12 large white mushrooms, wiped clean with damp towel
½ lb. butter, melted and divided
½ cup chopped yellow onion
4 garlic cloves, minced
1 tsp. herbs de Provence, finely ground in spice mill
4 oz. best quality cooked sausage; coarsely chopped (Aidells makes many nice ones)
1 ½ cup shredded Mozzarella cheese
¼ cup finely grated Parmigiano Reggiano

Directions

Preheat oven to 350 degrees

Carefully remove stems from mushrooms without breaking the caps. Coarsely chop the stems and set them aside.

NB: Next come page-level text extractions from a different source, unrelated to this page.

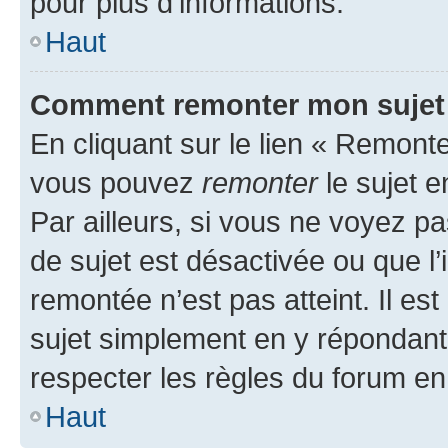
pour plus d’informations.
Haut
Comment remonter mon sujet
En cliquant sur le lien « Remonter
vous pouvez
remonter
le sujet e
Par ailleurs, si vous ne voyez pa
de sujet est désactivée ou que l’
remontée n’est pas atteint. Il e
sujet simplement en y répondan
respecter les règles du forum en 
Haut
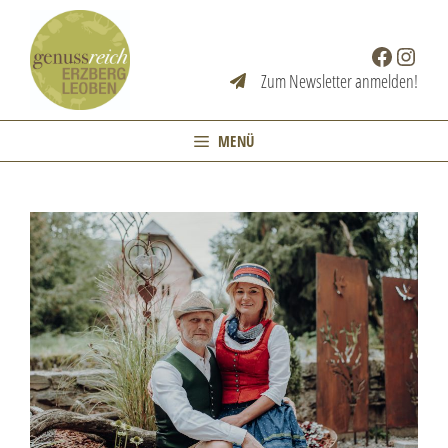
Zum
Inhalt
Facebook
Instag
springen
Zum Newsletter anmelden!
MENÜ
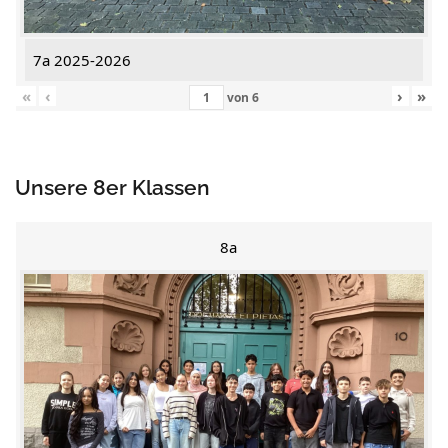
7a 2025-2026
«
‹
›
»
von
6
Unsere 8er Klassen
8a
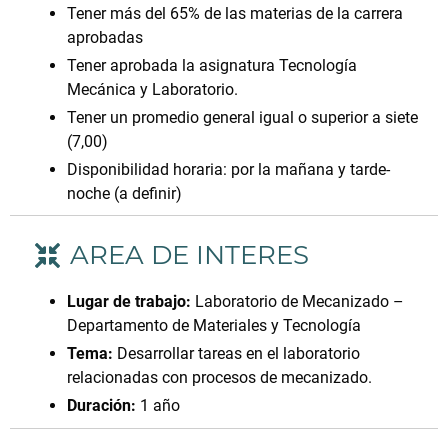
Tener más del 65% de las materias de la carrera
aprobadas
Tener aprobada la asignatura Tecnología
Mecánica y Laboratorio.
Tener un promedio general igual o superior a siete
(7,00)
Disponibilidad horaria: por la mañana y tarde-
noche (a definir)
AREA DE INTERES
Lugar de trabajo:
Laboratorio de Mecanizado –
Departamento de Materiales y Tecnología
Tema:
Desarrollar tareas en el laboratorio
relacionadas con procesos de mecanizado.
Duración:
1 año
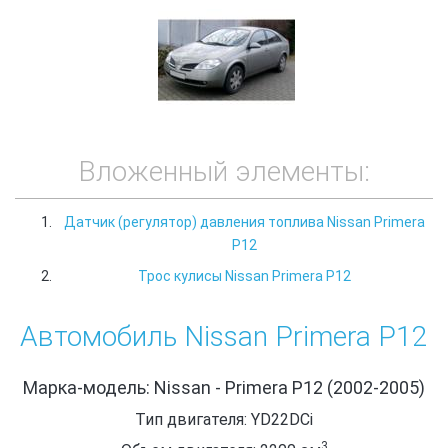
Вложенный элементы:
Датчик (регулятор) давления топлива Nissan Primera
P12
Трос кулисы Nissan Primera P12
Автомобиль Nissan Primera P12
Марка-модель: Nissan - Primera P12 (2002-2005)
Тип двигателя: YD22DCi
3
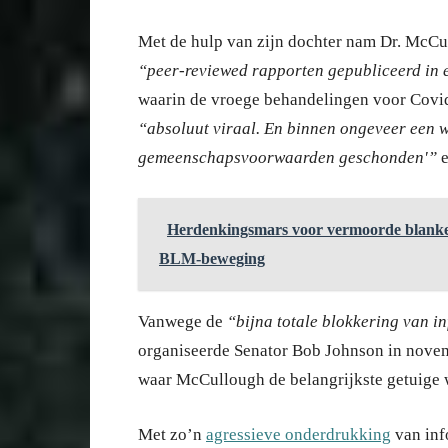
Met de hulp van zijn dochter nam Dr. McCul
“peer-reviewed rapporten gepubliceerd in e
waarin de vroege behandelingen voor Covid
“absoluut viraal. En binnen ongeveer een w
gemeenschapsvoorwaarden geschonden'”
e
Herdenkingsmars voor vermoorde blanke
BLM-beweging
Vanwege de
“bijna totale blokkering van i
organiseerde Senator Bob Johnson in nove
waar McCullough de belangrijkste getuige 
Met zo’n
agressieve onderdrukking
van inf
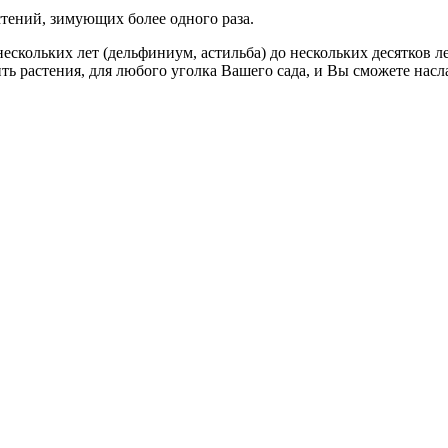
тений, зимующих более одного раза.
ескольких лет (дельфиниум, астильба) до нескольких десятков л
ть растения, для любого уголка Вашего сада, и Вы сможете нас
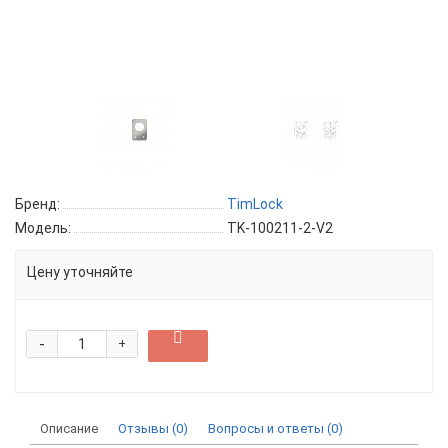
Бренд:
TimLock
Модель:
TK-100211-2-V2
Цену уточняйте
-
+
Описание
Отзывы (0)
Вопросы и ответы (0)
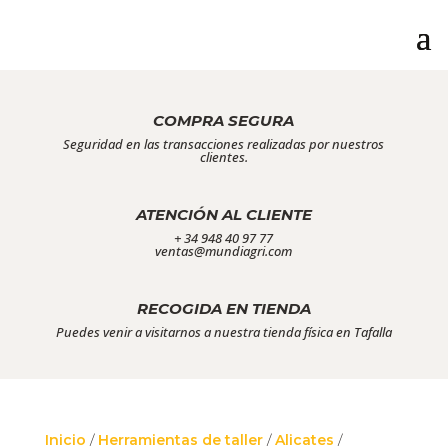
COMPRA SEGURA
Seguridad en las transacciones realizadas por nuestros
clientes.
ATENCIÓN AL CLIENTE
+ 34 948 40 97 77
ventas@mundiagri.com
RECOGIDA EN TIENDA
Puedes venir a visitarnos a nuestra tienda física en Tafalla
Inicio
/
Herramientas de taller
/
Alicates
/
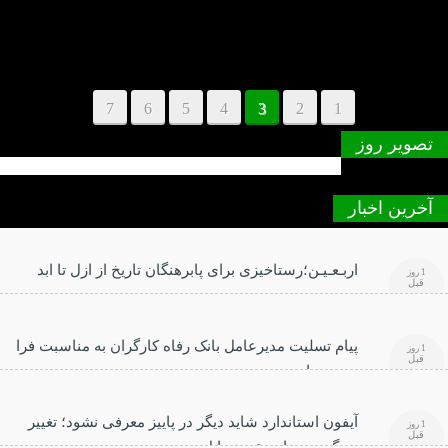
7
6
5
4
3
2
1
تصویر روز
آخرین اخبار
اربـعـیـن؛رستاخیزی برای پابرهنگان تاریخ از ازل تا ابد
1 روز
قبل
پیام تسلیت مدیرعامل بانک رفاه کارگران به مناسبت فرا
1 روز
قبل
رسیدن اربعین حسینی
آیفون استاندارد شاید دیگر در پاییز معرفی نشود؛ تغییر
1 روز
قبل
بزرگ در برنامه عرضه اپل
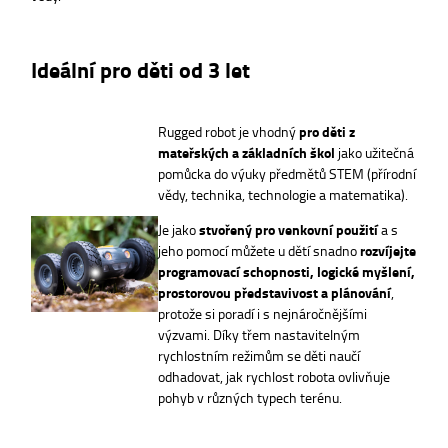
Ideální pro děti od 3 let
Rugged robot je vhodný
pro děti z
mateřských a základních škol
jako užitečná
pomůcka do výuky předmětů STEM (přírodní
vědy, technika, technologie a matematika).
Je jako
stvořený pro venkovní použití
a s
jeho pomocí můžete u dětí snadno
rozvíjejte
programovací schopnosti, logické myšlení,
prostorovou představivost a plánování
,
protože si poradí i s nejnáročnějšími
výzvami. Díky třem nastavitelným
rychlostním režimům se děti naučí
odhadovat, jak rychlost robota ovlivňuje
pohyb v různých typech terénu.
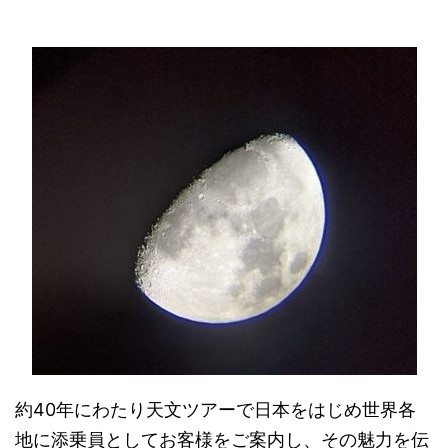
約40年にわたり天文ツアーで日本をはじめ世界各
地に添乗員としてお客様をご案内し、その魅力を伝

Place mushrooms in a salad bowl and toss with all but 2 T of the melted butter to coat the mushrooms. Place the mushrooms on a baking sheet lined with parchment paper and set aside.

Heat the remaining 2 T butter in a large sauté pan, and add the onion. Saute until onion begins to brown, and add the chopped mushroom stems and herbs de Provence. Cook about three minutes and add the garlic. Cook for one minute and remove from heat. Add the chopped sausage. Stir to mix well. Let mixture cool enough to handle.

Fold in the Mozzarella and Reggiano, reserving ¼ cup of the Mozzarella for the tops of the mushrooms. This will create a nice brown crust on top. Line a baking pan with foil. Divide the sausage mixture evenly among the mushroom caps and top with reserved Mozzarella. Place on baking pan, and bake mushrooms in the preheated oven for 8 to 10 minutes or until golden brown on top.

These mushrooms make delicious hors d’Oeuvres or side dish, served hot or at room temperature.